=== Begin Enclosure ===
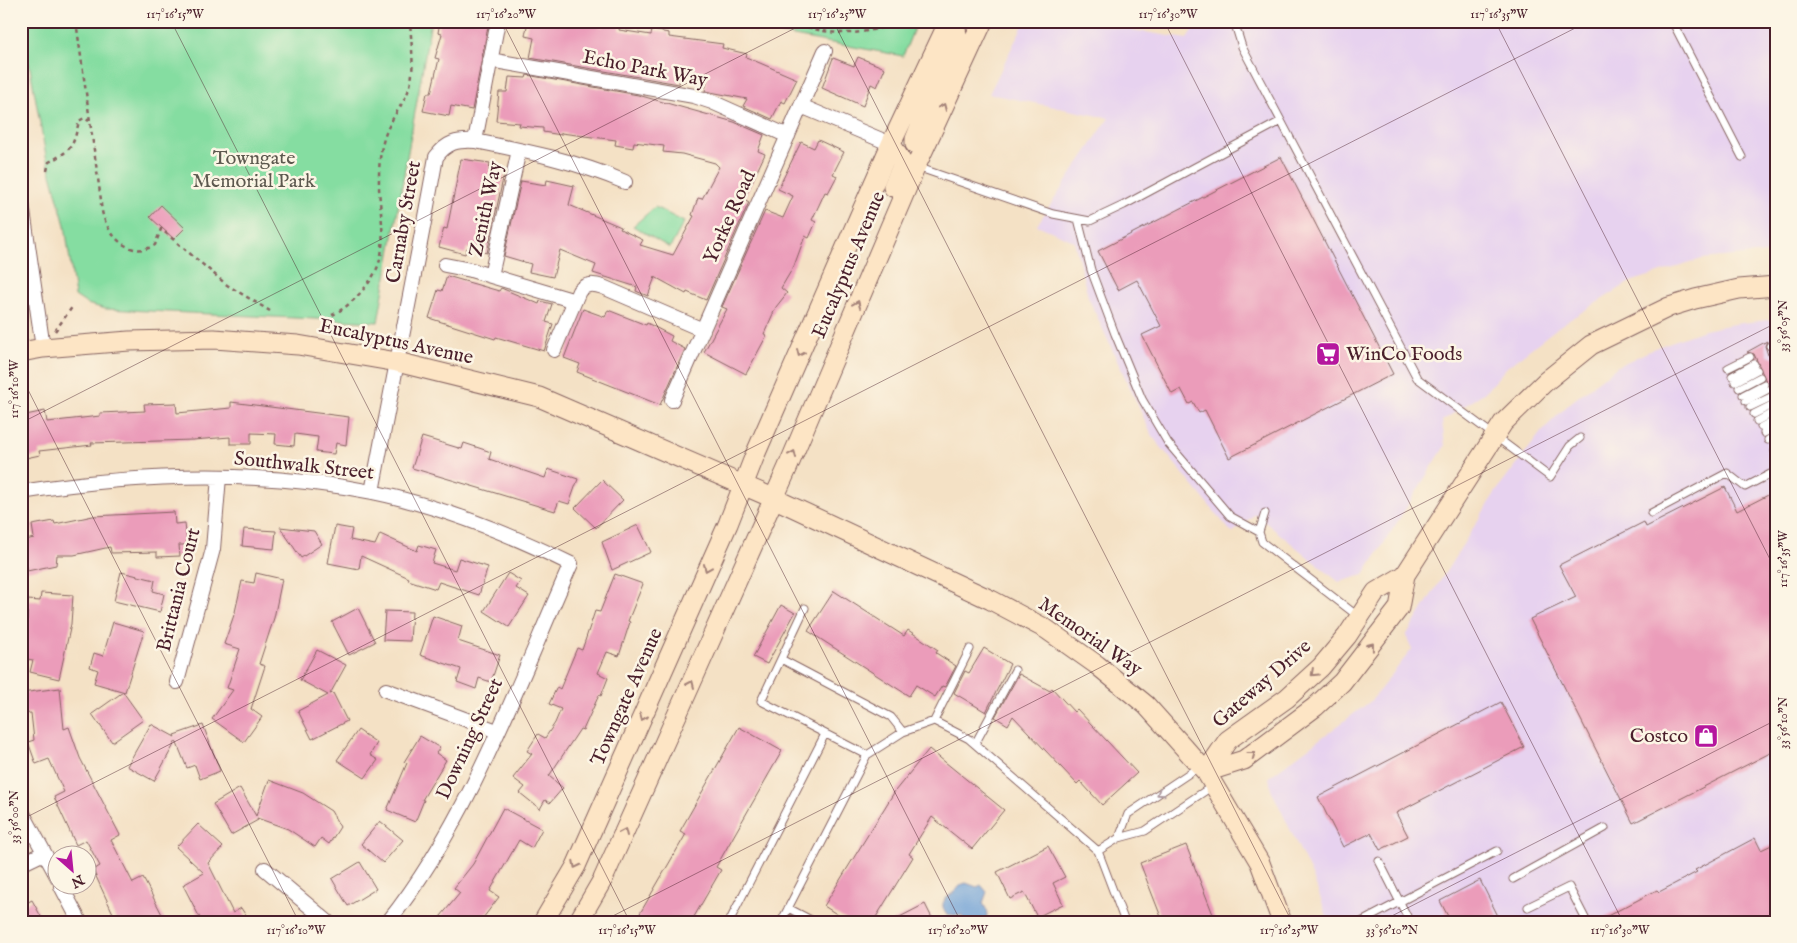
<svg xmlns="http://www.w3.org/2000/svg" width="1797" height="943" viewBox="0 0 1797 943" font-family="'IM FELL English',serif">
<rect width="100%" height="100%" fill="#fcf5e5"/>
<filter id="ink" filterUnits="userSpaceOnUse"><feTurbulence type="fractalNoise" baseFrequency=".02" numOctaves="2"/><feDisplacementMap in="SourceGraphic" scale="10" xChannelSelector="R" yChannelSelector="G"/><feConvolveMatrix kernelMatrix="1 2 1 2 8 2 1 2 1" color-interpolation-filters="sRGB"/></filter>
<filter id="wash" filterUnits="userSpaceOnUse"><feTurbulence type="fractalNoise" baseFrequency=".0096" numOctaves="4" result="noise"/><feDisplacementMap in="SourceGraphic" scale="20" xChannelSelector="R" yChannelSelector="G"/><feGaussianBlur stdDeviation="1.12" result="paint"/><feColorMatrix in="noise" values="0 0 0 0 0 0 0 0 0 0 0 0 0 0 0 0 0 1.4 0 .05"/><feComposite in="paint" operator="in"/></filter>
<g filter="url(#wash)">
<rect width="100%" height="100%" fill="#f4e1c5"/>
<path fill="#e7d2ef" d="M1025 21H1078L1187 39 1199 21H1776V252L1702 259 1630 282 1561 325 1507 367 1485 392 1442 421 1445 446 1364 575 1339 582 1255 514 1232 533 1152 436 1088 297 1074 241 1037 225 1109 118 989 94Z
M1776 319V922H1329L1314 880 1271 789 1269 777 1371 701 1412 649 1406 636 1495 493 1542 431 1570 403 1618 366 1660 346 1704 330 1734 324Z"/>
<path fill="#85dda1" stroke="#687e66" d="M21 21H431L378 322 106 309 87 304 75 296 65 225 46 156 30 68 21 36Z
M712 21H917L903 56Z
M655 207 684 222 670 248 633 226Z"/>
<path fill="#6b9ed6" stroke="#5a5e80" d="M966 883 977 887 981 885 987 892 983 903 988 913 984 922H966L962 916 946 914C939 902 945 899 954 892 959 889 958 885 966 883Z"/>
<g id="blocks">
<path fill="#eb9cba" d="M440 21H489L472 110 451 106 449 116 423 111 427 93H431L439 59 435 58 442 34 438 33Z
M528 21H577L603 27 604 22 620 25 619 30 651 35 652 30 669 33V37L723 44 722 48 747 54 746 57 797 79 785 103 781 101 772 119 743 106 747 99 705 91 708 75 681 69 679 84 530 58 534 38 525 36Z
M858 57 885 68 877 87 871 84 863 106 822 88 833 58 854 66Z
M527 75 638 95 734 122 764 135 758 151 765 154 744 199 749 202 706 300 687 292 686 294 655 277 648 296 636 291 637 287 593 273 596 265 560 250 553 277 529 272 531 264 504 256 521 181 546 185 547 180 574 186 569 205 621 227 620 229 643 240 640 245 673 255 694 216 692 215 698 198 702 199 719 167 715 163 682 154 663 152 664 146 634 142 633 148 615 145 616 140 561 133V135L543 132V128L519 126 520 123 496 121 499 92H507L509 77 526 78Z
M818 140 844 152 833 174 837 176 828 193 825 192 812 220 816 222 809 238 805 236 794 266 781 288 787 293 776 307 764 334 767 335 746 374 704 352 727 309 722 307 765 211 783 218 793 196 778 189 801 142 814 148Z
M1281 157 1393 374 1229 458 1205 410 1199 413 1193 402 1189 404 1181 389 1172 394 1142 335 1161 326 1137 280 1118 290 1098 251Z
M461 159 490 163 489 172 504 174 487 253 467 248 465 254 439 247 444 228 447 229Z
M161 205 185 228 174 239 150 217Z
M447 276 499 291 501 288 539 304 540 301 552 304 546 322 553 324 544 351 496 337 495 339 429 318 438 290 442 291Z
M583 309 605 317 608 310 646 325 647 323 672 336 670 341 685 349 660 405 577 372 580 364 564 358Z
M1767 341 1765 346 1768 355 1776 358V395L1765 379 1754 354 1747 352Z
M231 402 349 417 346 445 336 443 334 454 316 452 318 437 295 434 294 446 275 444 276 434 251 433V444H230V437L193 440 91 443 92 445 39 451 40 455 21 459V416L45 411 47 422 100 416V413L145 411 144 404 176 403 177 413 231 408Z
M422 437 462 449 464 443 491 452 489 459 545 478 548 469 578 479 569 504 559 501 555 511 412 468Z
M602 480 623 500 596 528 575 508Z
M1725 487 1737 511 1776 491V750L1633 823 1530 619 1576 597 1559 565 1644 522 1646 527Z
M174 512 175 524 185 523 187 545H179L180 556 157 557V552L111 553 110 547 74 555H57L56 565 27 571 22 541 34 538 32 525 54 521 55 524 93 516Z
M638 525 651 552 612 570 602 542Z
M335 526 352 529 350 540 375 545 380 534 417 551 419 545 436 550 432 563 455 570 459 558 488 567 479 595 439 582 436 589 408 580 409 578 361 556 359 569 328 563Z
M280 527 314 531 322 544 301 558Z
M244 529 276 531 274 549 242 546Z
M121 572 155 580 153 591 164 594 160 612 114 601Z
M256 573 282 579 274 618 259 664 265 666 251 709 262 717 244 742 212 719 233 690 227 688 240 649 224 644 235 612 242 581 254 583Z
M508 573 521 581 516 588 529 596 509 627 484 611Z
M615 574 643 584 628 621 630 622 619 656 607 652 598 673 608 678 601 696 599 695 583 730 580 729 549 776 563 788 550 803 545 800 540 809 520 793 525 787 513 778 532 754 527 751 538 734 545 738 555 723 561 709 549 704 557 687 560 689 577 648 582 650 595 611 600 612Z
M834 591 904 636 908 630 938 650 936 653 956 666 945 687 942 686 935 697 916 685 909 696 808 631Z
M41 593 73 595 71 624 59 679 30 672 33 660 21 658V647L24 635 26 636 28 600 40 601Z
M781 605 795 613 767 664 753 657Z
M358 608 375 642 349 655 332 622Z
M385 611 412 612 410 641 383 640Z
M433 616 462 626 458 641 500 655 491 682 479 678 476 689 457 682 461 669 420 655Z
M113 622 144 631 125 692 94 683 98 670 90 667 94 653 103 656Z
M984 648 1010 664 986 712 954 693 965 671 969 673Z
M317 650 346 665 330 694 333 693 347 721 312 739 298 711 328 695 300 680Z
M1019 674 1050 691 1052 688 1074 712 1077 709 1137 773 1102 805 1080 781 1077 784 1013 716 1008 725 995 717Z
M60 688 64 729 69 727 80 758 120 835 111 840 133 883 143 878 166 922H117L93 870 100 866 86 840 76 845 54 797 64 792 49 759 36 764 28 742 34 740 31 713 21 714V693Z
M123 692 143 720 112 742 92 714Z
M1501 702 1524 747 1396 813 1408 836 1380 850 1371 833 1343 847 1318 797Z
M151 724 175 737 174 735 203 725 220 771 200 779 195 765 187 768 176 741 154 781 127 766Z
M739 727 782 751 716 867 721 870 691 922H635L686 834 680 831Z
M358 730 377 743 370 755 378 760 365 778 337 760Z
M420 736 440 748 436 753 446 760 422 800H424L415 822 387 810 407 763 404 762Z
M929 749 1004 810 972 849 932 817 909 854 913 857 873 922H849L824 906 895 791Z
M269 780 303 793 331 811 340 827 329 844 321 838 315 847 288 829 257 818 258 820 231 835 213 804 240 788 256 816Z
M503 808 542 829 532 848 519 840 490 891 499 897 480 922H436L460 893 454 888 473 864Z
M380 821 403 840 383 863 361 844Z
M198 824 223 847 208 863 233 913 241 908 250 922H202L183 885 204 873 176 847Z
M1755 838 1761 850 1776 843V922H1596L1657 890 1659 892 1697 872 1695 870Z
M1186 845 1216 922H1163L1140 863Z
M1048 846 1065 877 1053 883 1063 904 1037 917 1024 892 1010 899 997 872Z
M360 862 376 889 348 906 332 879Z
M1480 880 1501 922H1451L1440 901Z
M32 900 44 922H21V906Z
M925 904 934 922H890Z"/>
</g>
</g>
<g filter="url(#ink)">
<use href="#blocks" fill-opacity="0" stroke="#866361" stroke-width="1"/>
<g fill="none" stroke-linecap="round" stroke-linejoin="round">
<defs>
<path id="lane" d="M1234 21 1242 47 1417 378 1550 477 1570 446 1580 438
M1672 21 1742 157
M917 167 1053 214 1090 221 1124 205 1281 121
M1078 219 1091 270 1115 334 1142 399 1168 443 1230 516 1259 532
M1770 346 1776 343
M1773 353 1776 352
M1728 368 1750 357
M1732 376 1754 364
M1735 382 1757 370
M1739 388 1760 377
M1743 395 1764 384
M1746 401 1767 390
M1750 407 1771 397
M1754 414 1774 404
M1757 421 1776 411
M1761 427 1776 419
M1764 433 1776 427
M1768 440 1776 436
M1775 451 1776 453
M1265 513 1259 532 1262 542 1359 617
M1651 513 1727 473 1745 487 1776 471
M805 608 761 701 867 755
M781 659 891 717 903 732
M934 721 970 649
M975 744 1015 670
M1119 838 1128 814 1200 766
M1098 851 1119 838 1145 831 1214 785
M1379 861 1410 922
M1513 879 1605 828
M1528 907 1569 887 1587 922
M788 908 815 922
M729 922 825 734
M781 922 867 755 903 732 934 721 969 739 1098 851 1125 922
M1361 922 1497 851"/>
<path id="street" d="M490 60 694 96 712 102 788 136
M801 106 891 144
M475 141 498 21
M21 197 43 348
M445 265 471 270 575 301
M491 276 519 150
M554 350 579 291C586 283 594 284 603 287L703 330
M672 400 825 51
M21 492C136 474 257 469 372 492 441 506 508 533 571 564 518 683 470 819 388 922
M372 492C393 380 416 269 436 157 447 142 457 140 475 141 526 151 576 161 625 182
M177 682 213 549 219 477
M386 690 497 731
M21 810 58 878
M21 864 44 853
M265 869 328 922
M61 886 80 922"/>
<path id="secondary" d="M891 144 903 164 893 187
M915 144V139L957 36 955 21
M21 352 43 348 129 341 214 339 298 345 397 362 539 397 773 498 991 600 1046 629 1097 665 1146 705 1206 772 1260 863 1282 922
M1206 772 1244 760 1315 707 1342 682 1399 608 1405 575 1503 423 1545 382 1591 345 1669 307 1695 299 1739 289 1776 286
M1206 772 1228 740 1287 698 1321 667 1347 636 1376 592 1405 575
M543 922 576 866 728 524 755 455 891 144 949 21
M578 922 603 879 681 706 787 469 916 166 983 21"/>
</defs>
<use href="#lane" stroke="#866361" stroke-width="9"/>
<use href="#street" stroke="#866361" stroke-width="16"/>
<use href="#secondary" stroke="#866361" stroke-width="21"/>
<path stroke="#866361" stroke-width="2.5" stroke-dasharray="4 4" stroke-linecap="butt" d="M76 21 101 200C100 227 126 262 155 245L161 229 227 285 270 311
M793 21C823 36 865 38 896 21
M922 21 930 24
M47 171 49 162C73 149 73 147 79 121L84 118 89 121
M332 315C350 307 371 284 378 266 388 239 378 206 379 178 379 161 381 142 389 126 395 113 406 100 410 86 415 65 411 43 410 21
M55 331 73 306"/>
<use href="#lane" stroke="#fff" stroke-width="7"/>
<use href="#street" stroke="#fff" stroke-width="14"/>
<use href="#secondary" stroke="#fde5c5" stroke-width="19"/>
</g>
<defs><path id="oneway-chevron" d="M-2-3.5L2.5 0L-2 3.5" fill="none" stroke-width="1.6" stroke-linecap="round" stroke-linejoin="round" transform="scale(1.25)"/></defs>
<g stroke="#a48278">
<use href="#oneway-chevron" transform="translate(943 107) rotate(-66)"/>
<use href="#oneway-chevron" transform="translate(857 304) rotate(-67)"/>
<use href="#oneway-chevron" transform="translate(800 353) rotate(114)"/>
<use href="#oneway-chevron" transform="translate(793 454) rotate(-67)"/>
<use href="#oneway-chevron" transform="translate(707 568) rotate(113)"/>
<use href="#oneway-chevron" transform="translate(1371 646) rotate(-52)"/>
<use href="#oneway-chevron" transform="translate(1314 673) rotate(137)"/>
<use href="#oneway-chevron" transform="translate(691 684) rotate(-66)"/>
<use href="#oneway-chevron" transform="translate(643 717) rotate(114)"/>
<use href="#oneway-chevron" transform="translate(1252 755) rotate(-37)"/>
<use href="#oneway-chevron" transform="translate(624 832) rotate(-66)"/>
<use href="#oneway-chevron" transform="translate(576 865) rotate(117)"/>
</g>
<use stroke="#ae9aa0" href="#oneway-chevron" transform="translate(1160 793) rotate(146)"/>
</g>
<path fill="none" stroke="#4a1f2b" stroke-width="1" stroke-opacity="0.45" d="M171 21 630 922M502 21 961 922M833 21 1292 922M1164 21 1623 922M1495 21 1776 571M21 26 30 21M21 376 299 922M21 423 809 21M21 820 1589 21M601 922 1776 323M1380 922 1776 720"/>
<defs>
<symbol id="supermarket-square" viewBox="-11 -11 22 22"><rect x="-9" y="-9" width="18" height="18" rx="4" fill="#b5179e" stroke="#fcf5e5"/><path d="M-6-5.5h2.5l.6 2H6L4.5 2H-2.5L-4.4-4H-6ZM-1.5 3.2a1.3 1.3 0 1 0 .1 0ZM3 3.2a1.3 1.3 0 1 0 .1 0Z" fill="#fff"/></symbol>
<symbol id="shop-square" viewBox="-11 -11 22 22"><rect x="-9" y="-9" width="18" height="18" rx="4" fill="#b5179e" stroke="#fcf5e5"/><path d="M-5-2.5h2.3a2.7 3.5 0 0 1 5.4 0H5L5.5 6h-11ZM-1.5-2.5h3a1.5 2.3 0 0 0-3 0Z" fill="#fff"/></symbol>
</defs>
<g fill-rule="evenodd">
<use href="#supermarket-square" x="1314" y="340" width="28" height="28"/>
<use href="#shop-square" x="1692" y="722" width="28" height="28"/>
</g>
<g text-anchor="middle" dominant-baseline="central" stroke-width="5" stroke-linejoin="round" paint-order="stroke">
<g font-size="20" fill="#4a1f2b" stroke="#fcf5e5">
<text transform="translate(645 69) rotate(11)">Echo Park Way</text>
<text transform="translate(486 209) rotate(-78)">Zenith Way</text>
<text transform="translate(730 217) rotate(-66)">Yorke Road</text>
<text transform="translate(404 222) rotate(-80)">Carnaby Street</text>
<text transform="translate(849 265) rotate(-67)">Eucalyptus Avenue</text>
<text transform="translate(396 342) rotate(12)">Eucalyptus Avenue</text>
<text transform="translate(304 466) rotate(6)">Southwalk Street</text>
<text transform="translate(179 590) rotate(-76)">Brittania Court</text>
<text transform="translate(1090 637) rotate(35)">Memorial Way</text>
<text transform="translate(1262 684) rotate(-41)">Gateway Drive</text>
<text transform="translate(627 697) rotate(-66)">Towngate Avenue</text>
<text transform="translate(470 739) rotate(-65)">Downing Street</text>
</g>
<g font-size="20" fill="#5c584e" stroke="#fcf5e5">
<text x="254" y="158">Towngate<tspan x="254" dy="23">Memorial Park</tspan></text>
</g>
<g font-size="20" fill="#4a1f2b" stroke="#fcf5e5" text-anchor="start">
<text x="1346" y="354">WinCo Foods</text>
<text x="1688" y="736" text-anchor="end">Costco</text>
</g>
</g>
<rect width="1797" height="943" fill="none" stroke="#fcf5e5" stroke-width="55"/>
<g transform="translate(72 870) rotate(153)"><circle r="24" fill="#fcf5e5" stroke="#b59f9b"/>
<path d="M0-4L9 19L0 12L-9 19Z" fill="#b5179e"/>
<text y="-8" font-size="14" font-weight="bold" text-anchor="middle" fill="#4a1f2b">N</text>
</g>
<rect x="28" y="28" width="1742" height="888" fill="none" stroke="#4a1f2b" stroke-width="2"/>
<g font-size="12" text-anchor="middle" fill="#4a1f2b">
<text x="175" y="18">117°16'15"W</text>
<text x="506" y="18">117°16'20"W</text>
<text x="837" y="18">117°16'25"W</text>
<text x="1168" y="18">117°16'30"W</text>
<text x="1499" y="18">117°16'35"W</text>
<text transform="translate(1783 326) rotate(-90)" y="4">33°56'05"N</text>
<text transform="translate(14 389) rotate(-90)" y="4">117°16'10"W</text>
<text transform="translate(1783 559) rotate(-90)" y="4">117°16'35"W</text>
<text transform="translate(1783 723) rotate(-90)" y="4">33°56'10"N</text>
<text transform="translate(14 817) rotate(-90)" y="4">33°56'00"N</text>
<text x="296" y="934">117°16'10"W</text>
<text x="627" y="934">117°16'15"W</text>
<text x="958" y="934">117°16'20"W</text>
<text x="1289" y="934">117°16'25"W</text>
<text x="1392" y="934">33°56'10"N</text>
<text x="1620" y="934">117°16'30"W</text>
</g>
</svg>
=== End Enclosure ===
→ Problem statement
The range runs from the line above containing "M380 821 403 840 383 863 361 844Z" to the line containing "M1265 513 1259 532 1262 542 1359 617", inclusive. Restate those lines word for word and no others.

→ The completed task
M380 821 403 840 383 863 361 844Z
M198 824 223 847 208 863 233 913 241 908 250 922H202L183 885 204 873 176 847Z
M1755 838 1761 850 1776 843V922H1596L1657 890 1659 892 1697 872 1695 870Z
M1186 845 1216 922H1163L1140 863Z
M1048 846 1065 877 1053 883 1063 904 1037 917 1024 892 1010 899 997 872Z
M360 862 376 889 348 906 332 879Z
M1480 880 1501 922H1451L1440 901Z
M32 900 44 922H21V906Z
M925 904 934 922H890Z"/>
</g>
</g>
<g filter="url(#ink)">
<use href="#blocks" fill-opacity="0" stroke="#866361" stroke-width="1"/>
<g fill="none" stroke-linecap="round" stroke-linejoin="round">
<defs>
<path id="lane" d="M1234 21 1242 47 1417 378 1550 477 1570 446 1580 438
M1672 21 1742 157
M917 167 1053 214 1090 221 1124 205 1281 121
M1078 219 1091 270 1115 334 1142 399 1168 443 1230 516 1259 532
M1770 346 1776 343
M1773 353 1776 352
M1728 368 1750 357
M1732 376 1754 364
M1735 382 1757 370
M1739 388 1760 377
M1743 395 1764 384
M1746 401 1767 390
M1750 407 1771 397
M1754 414 1774 404
M1757 421 1776 411
M1761 427 1776 419
M1764 433 1776 427
M1768 440 1776 436
M1775 451 1776 453
M1265 513 1259 532 1262 542 1359 617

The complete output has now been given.